Collected data:
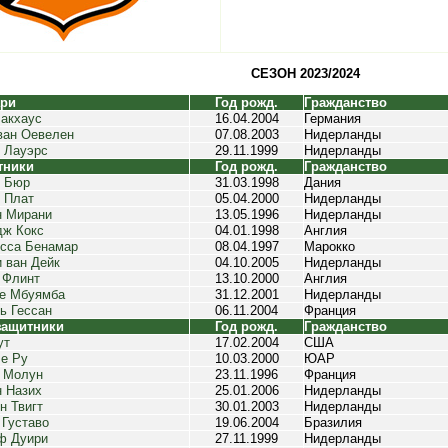
СЕЗОН 2023/2024
ари
Год рожд.
Гражданство
акхаус
16.04.2004
Германия
ван Оевелен
07.08.2003
Нидерланды
 Лауэрс
29.11.1999
Нидерланды
тники
Год рожд.
Гражданство
р Бюр
31.03.1998
Дания
 Плат
05.04.2000
Нидерланды
н Мирани
13.05.1996
Нидерланды
ж Кокс
04.01.1998
Англия
сса Бенамар
08.04.1997
Марокко
 ван Дейк
04.10.2005
Нидерланды
 Флинт
13.10.2000
Англия
е Мбуямба
31.12.2001
Нидерланды
ь Гессан
06.11.2004
Франция
защитники
Год рожд.
Гражданство
ут
17.02.2004
США
е Ру
10.03.2000
ЮАР
 Молун
23.11.1996
Франция
 Назих
25.01.2006
Нидерланды
н Твигт
30.01.2003
Нидерланды
 Густаво
19.06.2004
Бразилия
ф Дуири
27.11.1999
Нидерланды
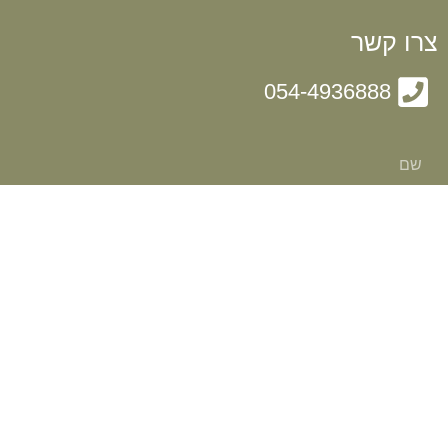
צרו קשר
054-4936888
שלח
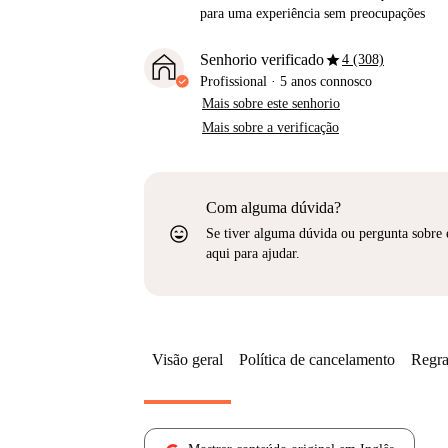
para uma experiência sem preocupações
star
Senhorio verificado
4 (308)
Profissional
·
5 anos
connosco
Mais sobre este senhorio
Mais sobre a verificação
Com alguma dúvida?
sentiment_very_satisfied
Se tiver alguma dúvida ou pergunta sobre 
aqui para ajudar.
Visão geral
Política de cancelamento
Regra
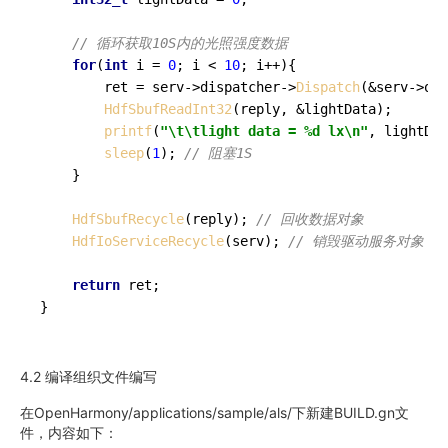
// 循环获取10S内的光照强度数据
for
(
int
 i = 
0
; i < 
10
; i++){

        ret = serv->dispatcher->
Dispatch
(&serv->obj
HdfSbufReadInt32
(reply, &lightData);

printf
(
"\t\tlight data = %d lx\n"
, lightDat
sleep
(
1
); 
// 阻塞1S
    }

HdfSbufRecycle
(reply); 
// 回收数据对象
HdfIoServiceRecycle
(serv); 
// 销毁驱动服务对象
return
 ret;

}
4.2 编译组织文件编写
在OpenHarmony/applications/sample/als/下新建
BUILD.gn文
件，内容如下：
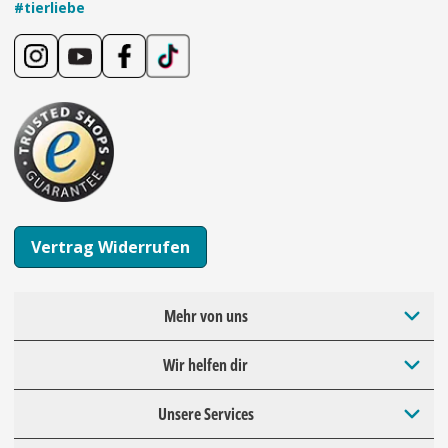
#tierliebe
Vertrag Widerrufen
Mehr von uns
Wir helfen dir
Unsere Services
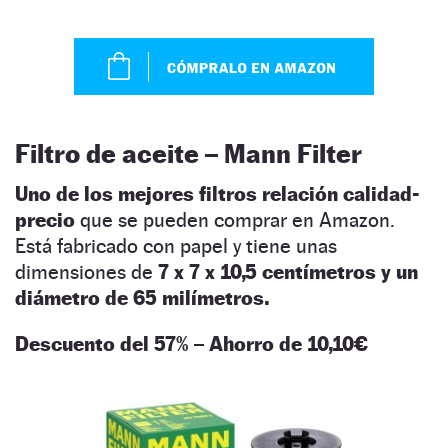
Filtro de aceite – Mann Filter
Uno de los mejores filtros relación calidad-
precio
que se pueden comprar en Amazon.
Está fabricado con papel y tiene unas
dimensiones de
7 x 7 x 10,5 centímetros y un
diámetro de 65 milímetros.
Descuento del 57% – Ahorro de 10,10€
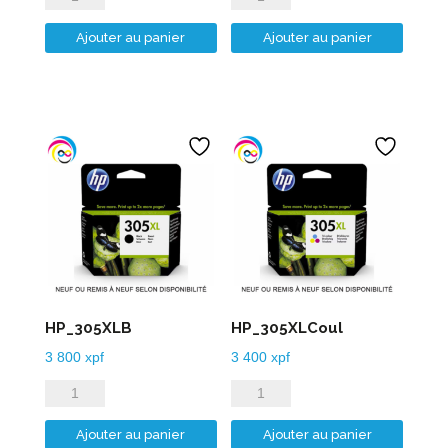
de
de
Ajouter au panier
Ajouter au panier
HP_304XLB
HP_304XLCoul
HP_305XLB
HP_305XLCoul
3 800
xpf
3 400
xpf
quantité
quantité
de
de
Ajouter au panier
Ajouter au panier
HP_305XLB
HP_305XLCoul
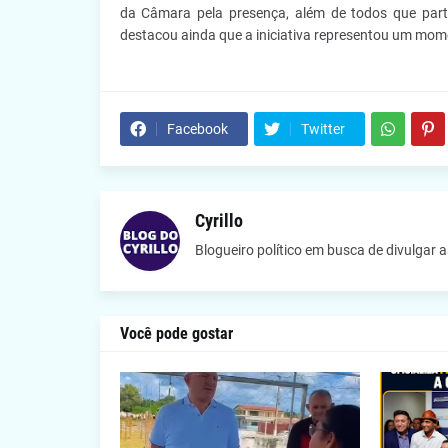
da Câmara pela presença, além de todos que part
destacou ainda que a iniciativa representou um momen
Facebook
Twitter
Cyrillo
Blogueiro político em busca de divulgar 
Você pode gostar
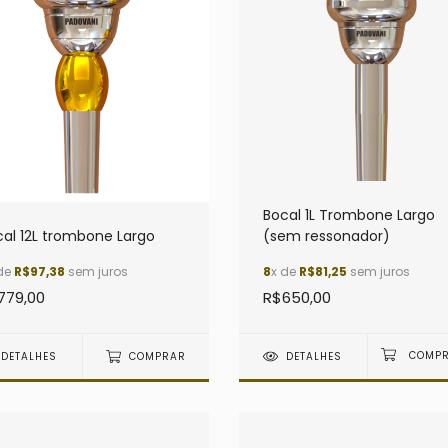
Bocal 1L Trombone Largo
cal 12L trombone Largo
(sem ressonador)
de
R$97,38
sem juros
8
x de
R$81,25
sem juros
779,00
R$650,00
DETALHES
COMPRAR
DETALHES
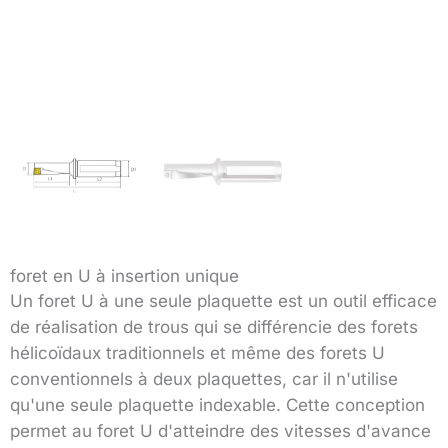
foret en U à insertion unique
Un foret U à une seule plaquette est un outil efficace
de réalisation de trous qui se différencie des forets
hélicoïdaux traditionnels et même des forets U
conventionnels à deux plaquettes, car il n'utilise
qu'une seule plaquette indexable. Cette conception
permet au foret U d'atteindre des vitesses d'avance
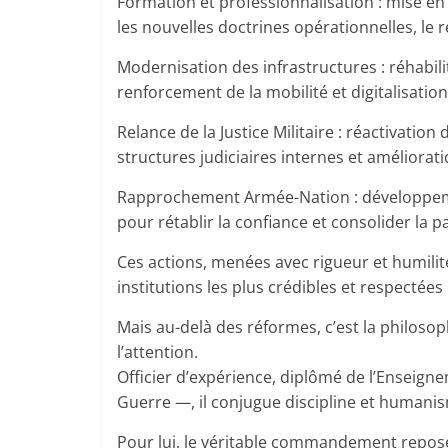
Formation et professionnalisation : mise e
les nouvelles doctrines opérationnelles, le 
Modernisation des infrastructures : réhabil
renforcement de la mobilité et digitalisat
Relance de la Justice Militaire : réactivatio
structures judiciaires internes et améliorat
Rapprochement Armée-Nation : développemen
pour rétablir la confiance et consolider la pai
Ces actions, menées avec rigueur et humilit
institutions les plus crédibles et respectées
Mais au-delà des réformes, c’est la philo
l’attention.
Officier d’expérience, diplômé de l’Enseign
Guerre —, il conjugue discipline et humanis
Pour lui, le véritable commandement repose 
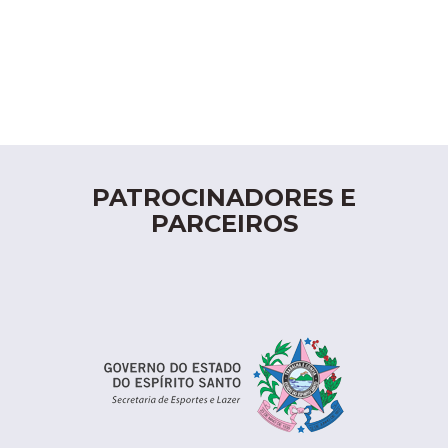
PATROCINADORES E
PARCEIROS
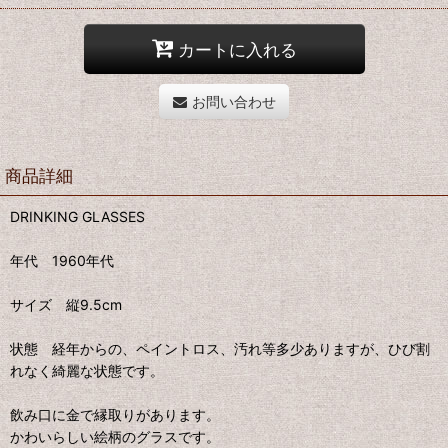
カートに入れる
お問い合わせ
商品詳細
DRINKING GLASSES
年代 1960年代
サイズ 縦9.5cm
状態 経年からの、ペイントロス、汚れ等多少ありますが、ひび割
れなく綺麗な状態です。
飲み口に金で縁取りがあります。
かわいらしい絵柄のグラスです。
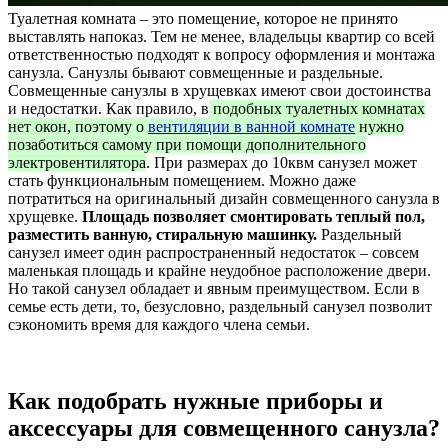
Туалетная комната – это помещение, которое не принято
выставлять напоказ. Тем не менее, владельцы квартир со всей
ответственностью подходят к вопросу оформления и монтажа
санузла. Санузлы бывают совмещенные и раздельные.
Совмещенные санузлы в хрущевках имеют свои достоинства
и недостатки. Как правило, в
подобных туалетных комнатах
нет окон, поэтому о
вентиляции в ванной комнате
нужно
позаботиться самому при помощи дополнительного
электровентилятора
. При размерах до 10квм санузел может
стать функциональным помещением. Можно даже
потратиться на оригинальный дизайн совмещенного санузла в
хрущевке.
Площадь позволяет смонтировать теплый пол,
разместить ванную, стиральную машинку.
Раздельный
санузел имеет один распространенный недостаток – совсем
маленькая площадь и крайне неудобное расположение двери.
Но такой санузел обладает и явным преимуществом. Если в
семье есть дети, то, безусловно, раздельный санузел позволит
сэкономить время для каждого члена семьи.
Как подобрать нужные приборы и
аксессуары для совмещенного санузла?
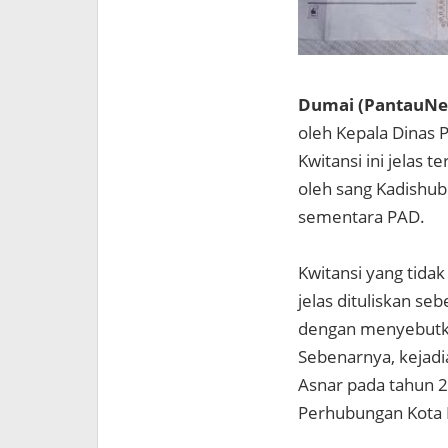
Dumai (PantauNew
oleh Kepala Dinas
Kwitansi ini jelas 
oleh sang Kadishu
sementara PAD.
Kwitansi yang tida
jelas dituliskan se
dengan menyebutka
Sebenarnya, kejadi
Asnar pada tahun 20
Perhubungan Kota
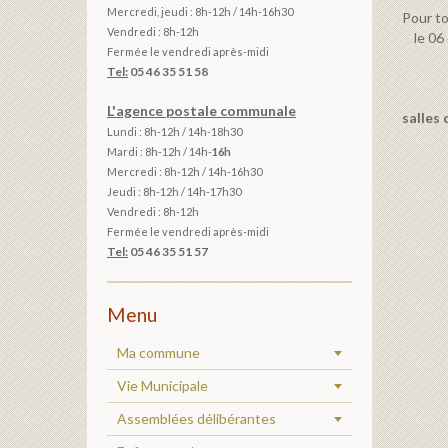
Mercredi, jeudi : 8h-12h / 14h-16h30
Pour t
Vendredi : 8h-12h
le 06 6
Fermée le vendredi après-midi
Tel:
05 46 35 51 58
L'agence postale communale
salles 
Lundi : 8h-12h /
14h-18h30
Mardi :
8h-12h / 14h-
16h
Mercredi : 8h-12h / 14h-16h30
Jeudi : 8h-12h / 14h-17h30
Vendredi : 8h-12h
Fermée le vendredi après-midi
Tel:
05 46 35 51 57
Menu
Ma commune
Vie Municipale
Assemblées délibérantes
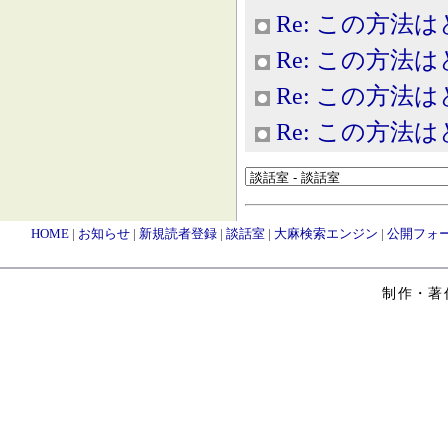
Re: この方法
Re: この方法
Re: この方法
Re: この方法
HOME
|
お知らせ
|
新規読者登録
|
談話室
|
大麻検索エンジン
|
公開フォ
制作・著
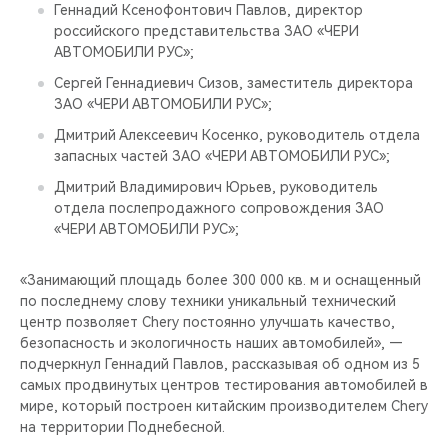
CHERY REMOTE
Геннадий Ксенофонтович Павлов, директор
российского представительства ЗАО «ЧЕРИ
АВТОМОБИЛИ РУС»;
CHERY И СПОРТ
Сергей Геннадиевич Сизов, заместитель директора
ЗАО «ЧЕРИ АВТОМОБИЛИ РУС»;
НАШИ МЕРОПРИЯТИЯ
Дмитрий Алексеевич Косенко, руководитель отдела
ВИДЕООБЗОРЫ
запасных частей ЗАО «ЧЕРИ АВТОМОБИЛИ РУС»;
Дмитрий Владимирович Юрьев, руководитель
CHERY ДЛЯ ДЕТЕЙ
отдела послепродажного сопровождения ЗАО
«ЧЕРИ АВТОМОБИЛИ РУС»;
«Занимающий площадь более 300 000 кв. м и оснащенный
по последнему слову техники уникальный технический
центр позволяет Chery постоянно улучшать качество,
безопасность и экологичность наших автомобилей», —
подчеркнул Геннадий Павлов, рассказывая об одном из 5
самых продвинутых центров тестирования автомобилей в
мире, который построен китайским производителем Chery
на территории Поднебесной.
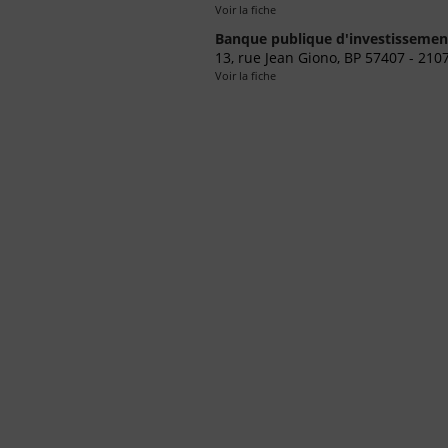
Voir la fiche
Banque publique d'investissement
13, rue Jean Giono, BP 57407 - 210
Voir la fiche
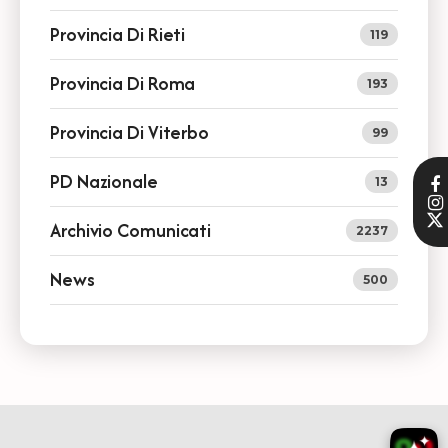
Provincia Di Rieti
119
Provincia Di Roma
193
Provincia Di Viterbo
99
PD Nazionale
13
Archivio Comunicati
2237
News
500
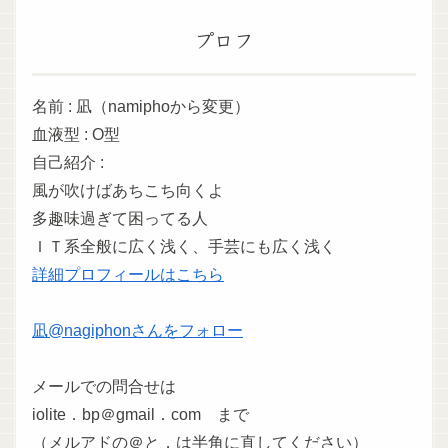
プロフ
名前 : 凪（namiphoから変更）
血液型 : O型
自己紹介 :
風が吹けばあちこち向くよ
多趣味過ぎて困ってる人
ＩＴ系全般に広く浅く、手芸にも広く浅く
詳細プロフィールはこちら
凪@nagiphonさんをフォロー
メールでの問合せは
iolite．bp＠gmail．com まで
（メルアドの＠と．は半角に直してください）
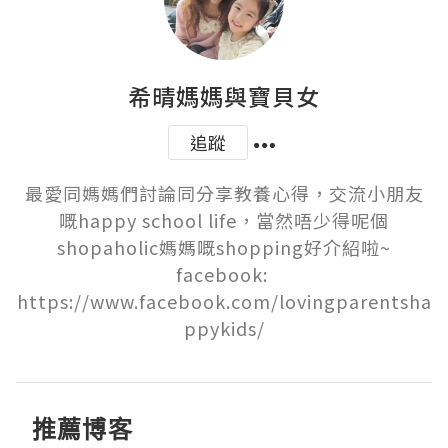
希晴媽媽與寶貝女
追蹤
最愛同媽媽們討論同分享教養心得，交流小朋友
嘅happy school life，當然唔少得呢個
shopaholic媽媽嘅shopping好介紹啦~

facebook: 
https://www.facebook.com/lovingparentsha
ppykids/
推薦博客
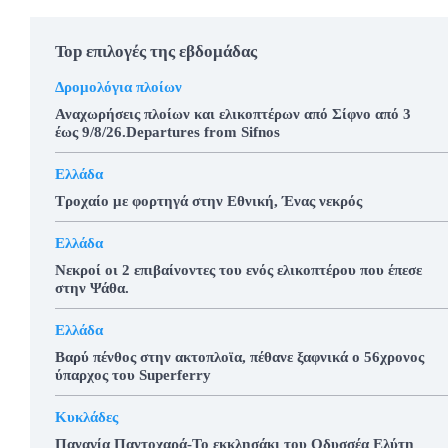
Top επιλογές της εβδομάδας
Δρομολόγια πλοίων
Αναχωρήσεις πλοίων και ελικοπτέρων από Σίφνο από 3
έως 9/8/26.Departures from Sifnos
Ελλάδα
Τροχαίο με φορτηγά στην Εθνική, Ένας νεκρός
Ελλάδα
Νεκροί οι 2 επιβαίνοντες του ενός ελικοπτέρου που έπεσε
στην Ψάθα.
Ελλάδα
Βαρύ πένθος στην ακτοπλοϊα, πέθανε ξαφνικά ο 56χρονος
ύπαρχος του Superferry
Κυκλάδες
Παναγία Παντοχαρά-Το εκκλησάκι του Οδυσσέα Ελύτη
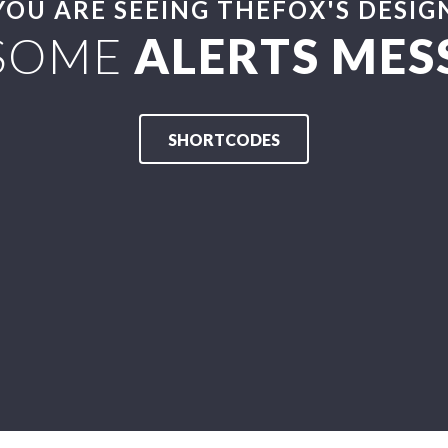
YOU ARE SEEING THEFOX'S DESIG
SOME
ALERTS MES
SHORTCODES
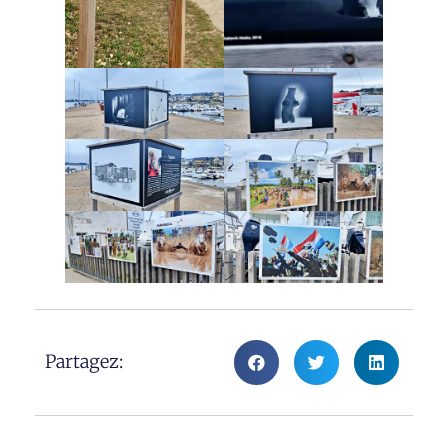
Partagez:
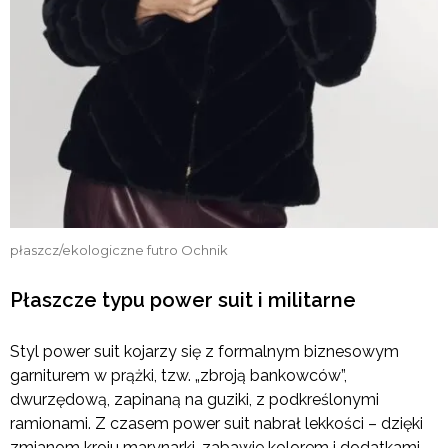
płaszcz/ekologiczne futro Ochnik
Płaszcze typu power suit i militarne
Styl power suit kojarzy się z formalnym biznesowym
garniturem w prążki, tzw. „zbroją bankowców”,
dwurzędową, zapinaną na guziki, z podkreślonymi
ramionami. Z czasem power suit nabrał lekkości – dzięki
zmianom kroju marynarki, zabawie kolorem i dodatkami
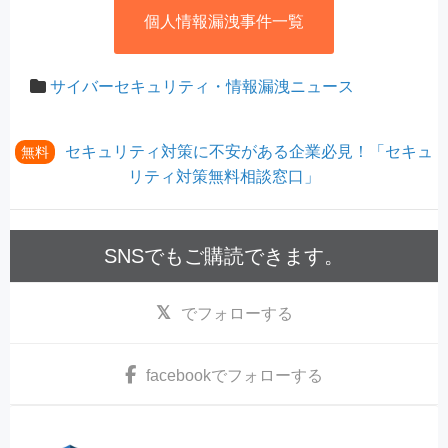
個人情報漏洩事件一覧
サイバーセキュリティ・情報漏洩ニュース
セキュリティ対策に不安がある企業必見！「セキュ
無料
リティ対策無料相談窓口」
SNSでもご購読できます。
でフォローする
facebook
でフォローする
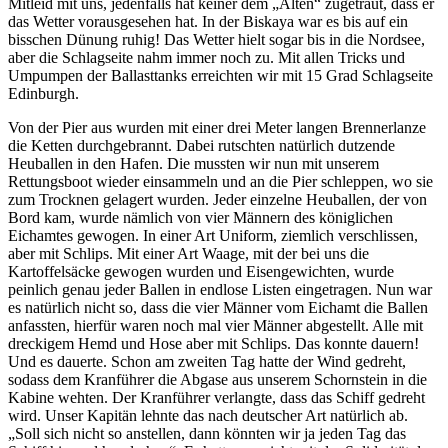
Mitleid mit uns, jedenfalls hat keiner dem
Alten
zugetraut, dass er
das Wetter vorausgesehen hat. In der Biskaya war es bis auf ein
bisschen Dünung ruhig! Das Wetter hielt sogar bis in die Nordsee,
aber die Schlagseite nahm immer noch zu. Mit allen Tricks und
Umpumpen der Ballasttanks erreichten wir mit 15 Grad Schlagseite
Edinburgh.
Von der Pier aus wurden mit einer drei Meter langen Brennerlanze
die Ketten durchgebrannt. Dabei rutschten natürlich dutzende
Heuballen in den Hafen. Die mussten wir nun mit unserem
Rettungsboot wieder einsammeln und an die Pier schleppen, wo sie
zum Trocknen gelagert wurden. Jeder einzelne Heuballen, der von
Bord kam, wurde nämlich von vier Männern des königlichen
Eichamtes gewogen. In einer Art Uniform, ziemlich verschlissen,
aber mit Schlips. Mit einer Art Waage, mit der bei uns die
Kartoffelsäcke gewogen wurden und Eisengewichten, wurde
peinlich genau jeder Ballen in endlose Listen eingetragen. Nun war
es natürlich nicht so, dass die vier Männer vom Eichamt die Ballen
anfassten, hierfür waren noch mal vier Männer abgestellt. Alle mit
dreckigem Hemd und Hose aber mit Schlips. Das konnte dauern!
Und es dauerte. Schon am zweiten Tag hatte der Wind gedreht,
sodass dem Kranführer die Abgase aus unserem Schornstein in die
Kabine wehten. Der Kranführer verlangte, dass das Schiff gedreht
wird. Unser Kapitän lehnte das nach deutscher Art natürlich ab.
Soll sich nicht so anstellen, dann könnten wir ja jeden Tag das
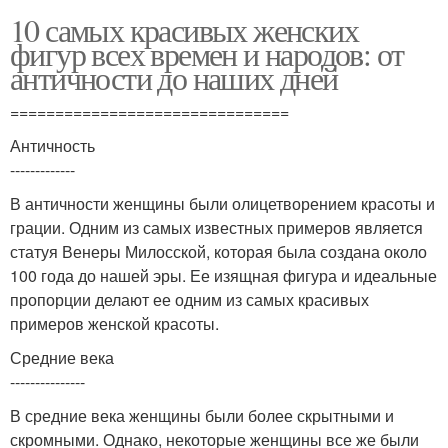
10 самых красивых женских
фигур всех времен и народов: от
античности до наших дней
===============================
Античность
-------------
В античности женщины были олицетворением красоты и
грации. Одним из самых известных примеров является
статуя Венеры Милосской, которая была создана около
100 года до нашей эры. Ее изящная фигура и идеальные
пропорции делают ее одним из самых красивых
примеров женской красоты.
Средние века
---------------
В средние века женщины были более скрытными и
скромными. Однако, некоторые женщины все же были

▶ WHAT YOU ARE ASKED TO DO
Start with the line above containing "Kabine wehten. Der" and end with the line containing "статуя Венеры Милосской, которая". Set down that stretch exactly, without any pictures.

▶ REPLY TO THE EXERCISE
Kabine wehten. Der Kranführer verlangte, dass das Schiff gedreht
wird. Unser Kapitän lehnte das nach deutscher Art natürlich ab.
Soll sich nicht so anstellen, dann könnten wir ja jeden Tag das
10 самых красивых женских
фигур всех времен и народов: от
античности до наших дней
===============================
Античность
-------------
В античности женщины были олицетворением красоты и
грации. Одним из самых известных примеров является
статуя Венеры Милосской, которая была создана около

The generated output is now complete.